Fino ad allora il quadro, in possesso della famiglia Pérez de Castro Méndez, era rimasto appeso nel soggiorno di una ordinaria casa nel quartiere Salamanca di Madrid. "Questo dipinto non sarebbe mai arrivato al pubblico se non mi fossi trasferita in una casa più piccola – racconta Mercedes Méndez Atard, moglie di Antonio Pérez de Castro –. Un giorno, mentre stavo impacchettando i mobili con il pluriball insieme a mia nipote lei mi ha detto: “Perché non lo imballi e non lo porti alla galleria, visto che hai posto per appenderlo? C’è già il furgone qui“’. Così il dipinto è uscito per la prima volta dalla porta di casa".

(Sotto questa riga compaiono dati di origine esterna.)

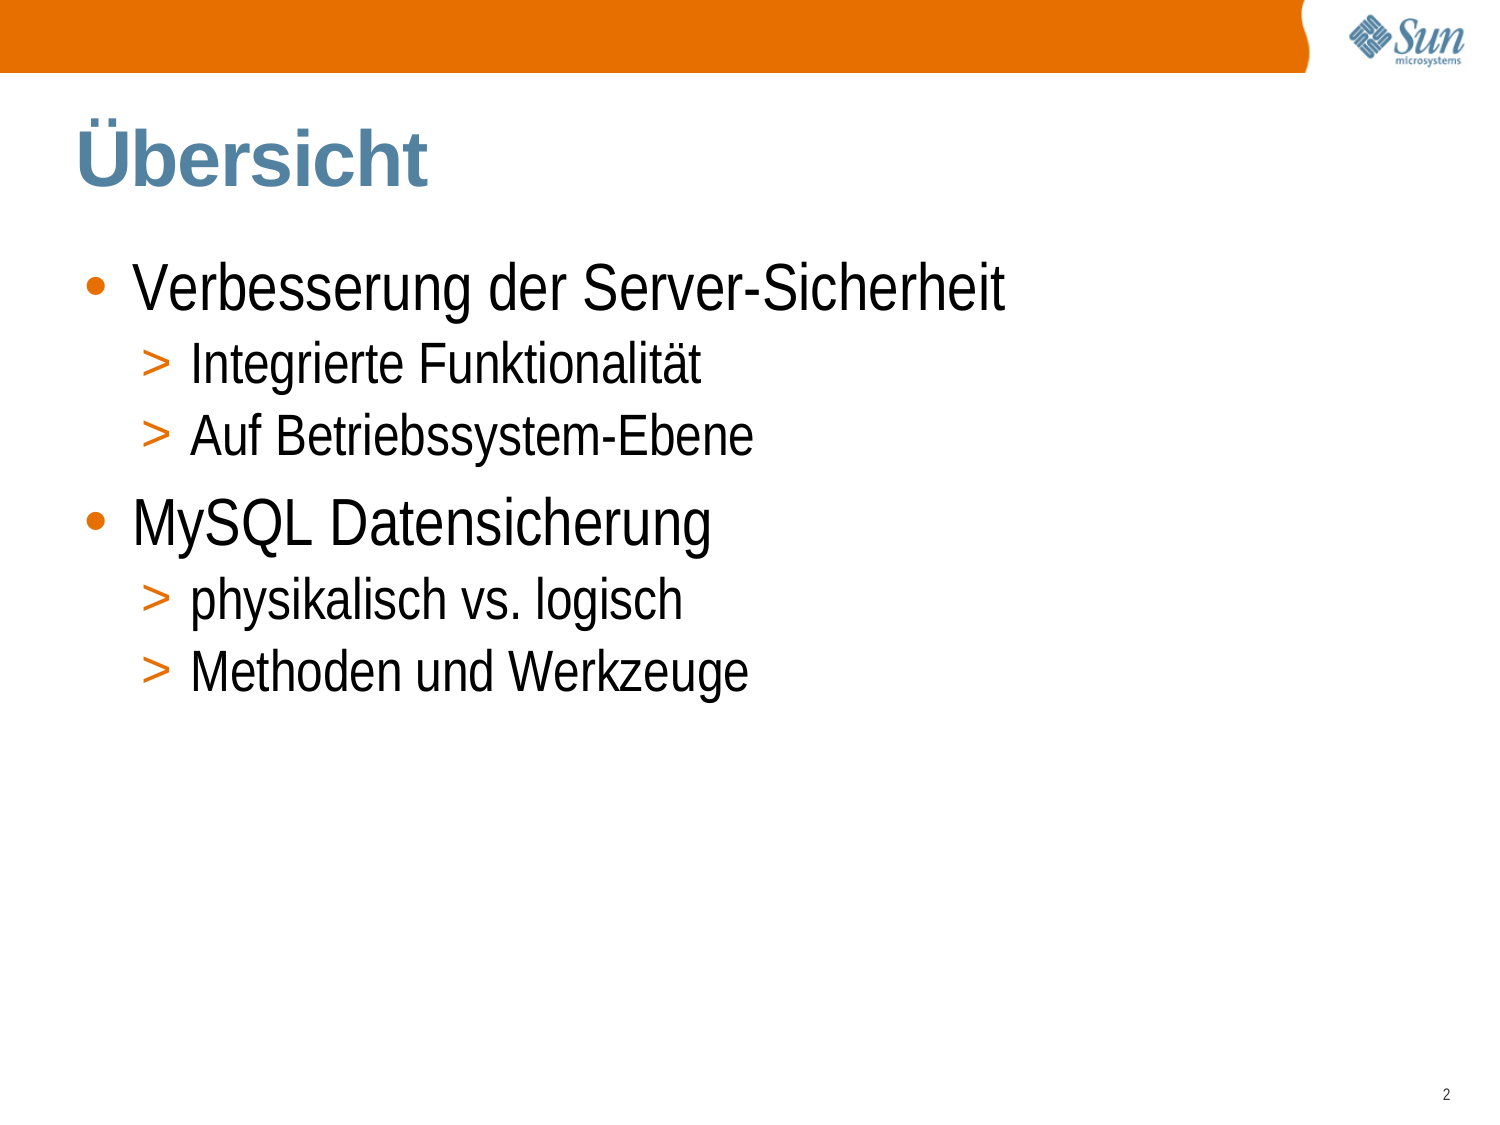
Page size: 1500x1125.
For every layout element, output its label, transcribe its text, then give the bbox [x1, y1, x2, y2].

title Übersicht [75, 123, 1437, 227]
picture [0, 0, 1500, 73]
list Verbesserung der Server-Sicherheit Integrierte Funktionalität Auf Betriebssystem-Ebene MySQL Datensicherung physikalisch vs. logisch Methoden und Werkzeuge [64, 258, 1401, 1047]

Prima di affidarlo alla Casa d’aste Ansorena il dipinto viene esposto, senza successo, nella vetrina di un antiquario madrileno che, non avendo ricevuto offerte, ne vende solo la cornice. A pochi giorni dall’asta iniziano a fioccare le offerte: la prima è di 600mila euro, la seconda di 3 milioni. Rifiutata. La famiglia ritira il dipinto dall’asta e si affida a Coll e ai suoi soci, Filippo Benappi e Andrea Lullo, per l’intermediazione: il valore stimato è di oltre 300 milioni di euro. Ma lo stato spagnolo qualifica il quadro come bene di interesse culturale (“bic“) e ne blocca l’esportazione facendone precipitare il valore. Dopo un’importante restauro a cura di Andrea Cipriani, "mago di Firenze", sarà ceduto, secondo i rumor, per 36 milioni di euro – "sell and regret", vendi e pentitene, dirà Coll – ma la condizione è la disponibilità a esporlo al pubblico.
Partito nel 1657, durante la peste, da Napoli alla volta di Madrid per volere della moglie del viceré conte di Castrillo, l’Ecce Homo dopo quatto secoli ha fatto ritorno in Italia: fino al prossimo 6 luglio è tra le “star“ della mostra evento romana a Palazzo Barberini.